§ **Aufgabenstellung**
Gib die folgenden Einträge erneut wieder und ersetze dabei in allen Einträgen „Transcribe“ durch „Copy“. Alles andere bleibt unverändert.

§ **Bereitgestellte Daten**
......

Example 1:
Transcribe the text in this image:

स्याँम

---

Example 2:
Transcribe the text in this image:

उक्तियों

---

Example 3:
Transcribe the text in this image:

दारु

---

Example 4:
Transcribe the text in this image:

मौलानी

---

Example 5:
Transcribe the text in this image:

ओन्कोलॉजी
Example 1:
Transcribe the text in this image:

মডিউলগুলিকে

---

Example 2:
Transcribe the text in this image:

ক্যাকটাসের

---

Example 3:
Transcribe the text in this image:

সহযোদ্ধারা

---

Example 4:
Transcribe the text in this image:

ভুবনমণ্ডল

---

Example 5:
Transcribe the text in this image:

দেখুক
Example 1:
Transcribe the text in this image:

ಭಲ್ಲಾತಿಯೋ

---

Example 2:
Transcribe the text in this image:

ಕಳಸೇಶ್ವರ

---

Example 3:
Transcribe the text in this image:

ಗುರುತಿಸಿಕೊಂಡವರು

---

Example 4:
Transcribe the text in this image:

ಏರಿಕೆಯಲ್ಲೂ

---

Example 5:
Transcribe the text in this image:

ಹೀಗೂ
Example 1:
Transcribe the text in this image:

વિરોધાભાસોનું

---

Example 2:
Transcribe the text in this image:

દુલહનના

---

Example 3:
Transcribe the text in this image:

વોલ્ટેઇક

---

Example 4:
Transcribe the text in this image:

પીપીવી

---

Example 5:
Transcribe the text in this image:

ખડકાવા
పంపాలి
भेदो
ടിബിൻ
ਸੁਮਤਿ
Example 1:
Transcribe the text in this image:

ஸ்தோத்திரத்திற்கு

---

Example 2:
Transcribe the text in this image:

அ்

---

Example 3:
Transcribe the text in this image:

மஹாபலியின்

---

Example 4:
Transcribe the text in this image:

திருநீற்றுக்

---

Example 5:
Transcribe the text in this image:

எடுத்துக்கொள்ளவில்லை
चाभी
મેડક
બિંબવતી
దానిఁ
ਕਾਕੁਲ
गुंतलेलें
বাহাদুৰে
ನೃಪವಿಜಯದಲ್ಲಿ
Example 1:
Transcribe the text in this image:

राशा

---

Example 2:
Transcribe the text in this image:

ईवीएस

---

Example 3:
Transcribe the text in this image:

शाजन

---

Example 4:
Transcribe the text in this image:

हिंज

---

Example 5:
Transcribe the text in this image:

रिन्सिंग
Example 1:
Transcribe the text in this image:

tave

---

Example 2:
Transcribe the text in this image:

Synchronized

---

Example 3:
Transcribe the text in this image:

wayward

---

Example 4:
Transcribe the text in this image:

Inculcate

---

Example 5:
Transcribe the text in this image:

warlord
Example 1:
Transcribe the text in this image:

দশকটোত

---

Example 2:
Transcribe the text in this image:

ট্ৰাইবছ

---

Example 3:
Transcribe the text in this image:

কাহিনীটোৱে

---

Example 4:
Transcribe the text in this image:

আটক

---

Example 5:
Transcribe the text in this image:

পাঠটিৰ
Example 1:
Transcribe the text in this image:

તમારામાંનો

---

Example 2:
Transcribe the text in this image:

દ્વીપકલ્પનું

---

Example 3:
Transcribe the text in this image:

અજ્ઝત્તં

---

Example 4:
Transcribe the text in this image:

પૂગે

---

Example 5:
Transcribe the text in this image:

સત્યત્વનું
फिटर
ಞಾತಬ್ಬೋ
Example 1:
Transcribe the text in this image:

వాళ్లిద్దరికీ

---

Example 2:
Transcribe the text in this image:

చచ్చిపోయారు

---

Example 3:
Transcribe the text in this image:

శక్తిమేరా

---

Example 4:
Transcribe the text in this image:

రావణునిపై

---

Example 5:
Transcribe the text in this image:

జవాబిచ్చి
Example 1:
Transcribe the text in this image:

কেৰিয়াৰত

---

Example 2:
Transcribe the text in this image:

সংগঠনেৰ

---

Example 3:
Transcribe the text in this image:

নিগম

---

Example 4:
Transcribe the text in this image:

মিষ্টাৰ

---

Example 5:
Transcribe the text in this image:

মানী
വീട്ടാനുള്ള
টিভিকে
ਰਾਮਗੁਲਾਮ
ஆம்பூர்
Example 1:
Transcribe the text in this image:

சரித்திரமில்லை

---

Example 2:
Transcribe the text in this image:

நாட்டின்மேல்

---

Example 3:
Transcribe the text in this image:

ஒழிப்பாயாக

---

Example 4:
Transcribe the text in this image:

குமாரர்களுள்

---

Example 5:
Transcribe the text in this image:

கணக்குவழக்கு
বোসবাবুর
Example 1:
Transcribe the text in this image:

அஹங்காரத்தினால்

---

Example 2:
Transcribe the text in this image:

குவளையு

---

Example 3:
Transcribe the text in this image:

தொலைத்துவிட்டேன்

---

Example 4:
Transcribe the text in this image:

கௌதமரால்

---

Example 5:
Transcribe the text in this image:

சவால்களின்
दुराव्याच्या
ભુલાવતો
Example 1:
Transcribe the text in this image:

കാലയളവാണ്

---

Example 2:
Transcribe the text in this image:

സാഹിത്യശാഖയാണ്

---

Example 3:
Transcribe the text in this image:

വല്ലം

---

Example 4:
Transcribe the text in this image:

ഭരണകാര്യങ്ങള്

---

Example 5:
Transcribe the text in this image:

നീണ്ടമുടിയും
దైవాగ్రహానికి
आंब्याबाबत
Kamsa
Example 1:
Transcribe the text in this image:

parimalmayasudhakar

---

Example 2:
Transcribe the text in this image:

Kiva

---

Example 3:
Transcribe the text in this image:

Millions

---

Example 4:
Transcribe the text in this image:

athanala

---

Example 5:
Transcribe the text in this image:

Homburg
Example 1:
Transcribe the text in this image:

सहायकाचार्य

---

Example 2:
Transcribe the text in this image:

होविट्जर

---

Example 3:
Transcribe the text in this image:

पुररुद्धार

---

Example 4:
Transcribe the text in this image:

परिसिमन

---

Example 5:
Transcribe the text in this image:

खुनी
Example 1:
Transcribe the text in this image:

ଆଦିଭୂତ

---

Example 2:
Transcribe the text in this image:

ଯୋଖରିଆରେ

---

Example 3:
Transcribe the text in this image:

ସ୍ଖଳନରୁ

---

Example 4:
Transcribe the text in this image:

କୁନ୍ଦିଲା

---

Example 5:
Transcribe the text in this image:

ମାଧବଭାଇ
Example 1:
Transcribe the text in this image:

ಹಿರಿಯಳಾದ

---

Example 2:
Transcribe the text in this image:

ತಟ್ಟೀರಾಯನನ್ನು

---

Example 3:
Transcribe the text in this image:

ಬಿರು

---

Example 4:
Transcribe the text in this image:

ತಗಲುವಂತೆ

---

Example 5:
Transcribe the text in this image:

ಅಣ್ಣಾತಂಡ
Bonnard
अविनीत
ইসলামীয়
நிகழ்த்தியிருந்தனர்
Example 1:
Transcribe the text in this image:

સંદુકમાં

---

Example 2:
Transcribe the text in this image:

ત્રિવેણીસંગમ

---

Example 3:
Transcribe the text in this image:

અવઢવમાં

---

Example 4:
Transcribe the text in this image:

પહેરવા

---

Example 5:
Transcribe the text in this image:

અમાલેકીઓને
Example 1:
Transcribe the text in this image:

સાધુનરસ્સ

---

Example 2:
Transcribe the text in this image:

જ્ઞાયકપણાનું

......

§ **Erwartete Antwort**
Example 1:
Copy the text in this image:

स्याँम

---

Example 2:
Copy the text in this image:

उक्तियों

---

Example 3:
Copy the text in this image:

दारु

---

Example 4:
Copy the text in this image:

मौलानी

---

Example 5:
Copy the text in this image:

ओन्कोलॉजी
Example 1:
Copy the text in this image:

মডিউলগুলিকে

---

Example 2:
Copy the text in this image:

ক্যাকটাসের

---

Example 3:
Copy the text in this image:

সহযোদ্ধারা

---

Example 4:
Copy the text in this image:

ভুবনমণ্ডল

---

Example 5:
Copy the text in this image:

দেখুক
Example 1:
Copy the text in this image:

ಭಲ್ಲಾತಿಯೋ

---

Example 2:
Copy the text in this image:

ಕಳಸೇಶ್ವರ

---

Example 3:
Copy the text in this image:

ಗುರುತಿಸಿಕೊಂಡವರು

---

Example 4:
Copy the text in this image:

ಏರಿಕೆಯಲ್ಲೂ

---

Example 5:
Copy the text in this image:

ಹೀಗೂ
Example 1:
Copy the text in this image:

વિરોધાભાસોનું

---

Example 2:
Copy the text in this image:

દુલહનના

---

Example 3:
Copy the text in this image:

વોલ્ટેઇક

---

Example 4:
Copy the text in this image:

પીપીવી

---

Example 5:
Copy the text in this image:

ખડકાવા
పంపాలి
भेदो
ടിബിൻ
ਸੁਮਤਿ
Example 1:
Copy the text in this image:

ஸ்தோத்திரத்திற்கு

---

Example 2:
Copy the text in this image:

அ்

---

Example 3:
Copy the text in this image:

மஹாபலியின்

---

Example 4:
Copy the text in this image:

திருநீற்றுக்

---

Example 5:
Copy the text in this image:

எடுத்துக்கொள்ளவில்லை
चाभी
મેડક
બિંબવતી
దానిఁ
ਕਾਕੁਲ
गुंतलेलें
বাহাদুৰে
ನೃಪವಿಜಯದಲ್ಲಿ
Example 1:
Copy the text in this image:

राशा

---

Example 2:
Copy the text in this image:

ईवीएस

---

Example 3:
Copy the text in this image:

शाजन

---

Example 4:
Copy the text in this image:

हिंज

---

Example 5:
Copy the text in this image:

रिन्सिंग
Example 1:
Copy the text in this image:

tave

---

Example 2:
Copy the text in this image:

Synchronized

---

Example 3:
Copy the text in this image:

wayward

---

Example 4:
Copy the text in this image:

Inculcate

---

Example 5:
Copy the text in this image:

warlord
Example 1:
Copy the text in this image:

দশকটোত

---

Example 2:
Copy the text in this image:

ট্ৰাইবছ

---

Example 3:
Copy the text in this image:

কাহিনীটোৱে

---

Example 4:
Copy the text in this image:

আটক

---

Example 5:
Copy the text in this image:

পাঠটিৰ
Example 1:
Copy the text in this image:

તમારામાંનો

---

Example 2:
Copy the text in this image:

દ્વીપકલ્પનું

---

Example 3:
Copy the text in this image:

અજ્ઝત્તં

---

Example 4:
Copy the text in this image:

પૂગે

---

Example 5:
Copy the text in this image:

સત્યત્વનું
फिटर
ಞಾತಬ್ಬೋ
Example 1:
Copy the text in this image:

వాళ్లిద్దరికీ

---

Example 2:
Copy the text in this image:

చచ్చిపోయారు

---

Example 3:
Copy the text in this image:

శక్తిమేరా

---

Example 4:
Copy the text in this image:

రావణునిపై

---

Example 5:
Copy the text in this image:

జవాబిచ్చి
Example 1:
Copy the text in this image:

কেৰিয়াৰত

---

Example 2:
Copy the text in this image:

সংগঠনেৰ

---

Example 3:
Copy the text in this image:

নিগম

---

Example 4:
Copy the text in this image:

মিষ্টাৰ

---

Example 5:
Copy the text in this image:

মানী
വീട്ടാനുള്ള
টিভিকে
ਰਾਮਗੁਲਾਮ
ஆம்பூர்
Example 1:
Copy the text in this image:

சரித்திரமில்லை

---

Example 2:
Copy the text in this image:

நாட்டின்மேல்

---

Example 3:
Copy the text in this image:

ஒழிப்பாயாக

---

Example 4:
Copy the text in this image:

குமாரர்களுள்

---

Example 5:
Copy the text in this image:

கணக்குவழக்கு
বোসবাবুর
Example 1:
Copy the text in this image:

அஹங்காரத்தினால்

---

Example 2:
Copy the text in this image:

குவளையு

---

Example 3:
Copy the text in this image:

தொலைத்துவிட்டேன்

---

Example 4:
Copy the text in this image:

கௌதமரால்

---

Example 5:
Copy the text in this image:

சவால்களின்
दुराव्याच्या
ભુલાવતો
Example 1:
Copy the text in this image:

കാലയളവാണ്

---

Example 2:
Copy the text in this image:

സാഹിത്യശാഖയാണ്

---

Example 3:
Copy the text in this image:

വല്ലം

---

Example 4:
Copy the text in this image:

ഭരണകാര്യങ്ങള്

---

Example 5:
Copy the text in this image:

നീണ്ടമുടിയും
దైవాగ్రహానికి
आंब्याबाबत
Kamsa
Example 1:
Copy the text in this image:

parimalmayasudhakar

---

Example 2:
Copy the text in this image:

Kiva

---

Example 3:
Copy the text in this image:

Millions

---

Example 4:
Copy the text in this image:

athanala

---

Example 5:
Copy the text in this image:

Homburg
Example 1:
Copy the text in this image:

सहायकाचार्य

---

Example 2:
Copy the text in this image:

होविट्जर

---

Example 3:
Copy the text in this image:

पुररुद्धार

---

Example 4:
Copy the text in this image:

परिसिमन

---

Example 5:
Copy the text in this image:

खुनी
Example 1:
Copy the text in this image:

ଆଦିଭୂତ

---

Example 2:
Copy the text in this image:

ଯୋଖରିଆରେ

---

Example 3:
Copy the text in this image:

ସ୍ଖଳନରୁ

---

Example 4:
Copy the text in this image:

କୁନ୍ଦିଲା

---

Example 5:
Copy the text in this image:

ମାଧବଭାଇ
Example 1:
Copy the text in this image:

ಹಿರಿಯಳಾದ

---

Example 2:
Copy the text in this image:

ತಟ್ಟೀರಾಯನನ್ನು

---

Example 3:
Copy the text in this image:

ಬಿರು

---

Example 4:
Copy the text in this image:

ತಗಲುವಂತೆ

---

Example 5:
Copy the text in this image:

ಅಣ್ಣಾತಂಡ
Bonnard
अविनीत
ইসলামীয়
நிகழ்த்தியிருந்தனர்
Example 1:
Copy the text in this image:

સંદુકમાં

---

Example 2:
Copy the text in this image:

ત્રિવેણીસંગમ

---

Example 3:
Copy the text in this image:

અવઢવમાં

---

Example 4:
Copy the text in this image:

પહેરવા

---

Example 5:
Copy the text in this image:

અમાલેકીઓને
Example 1:
Copy the text in this image:

સાધુનરસ્સ

---

Example 2:
Copy the text in this image:

જ્ઞાયકપણાનું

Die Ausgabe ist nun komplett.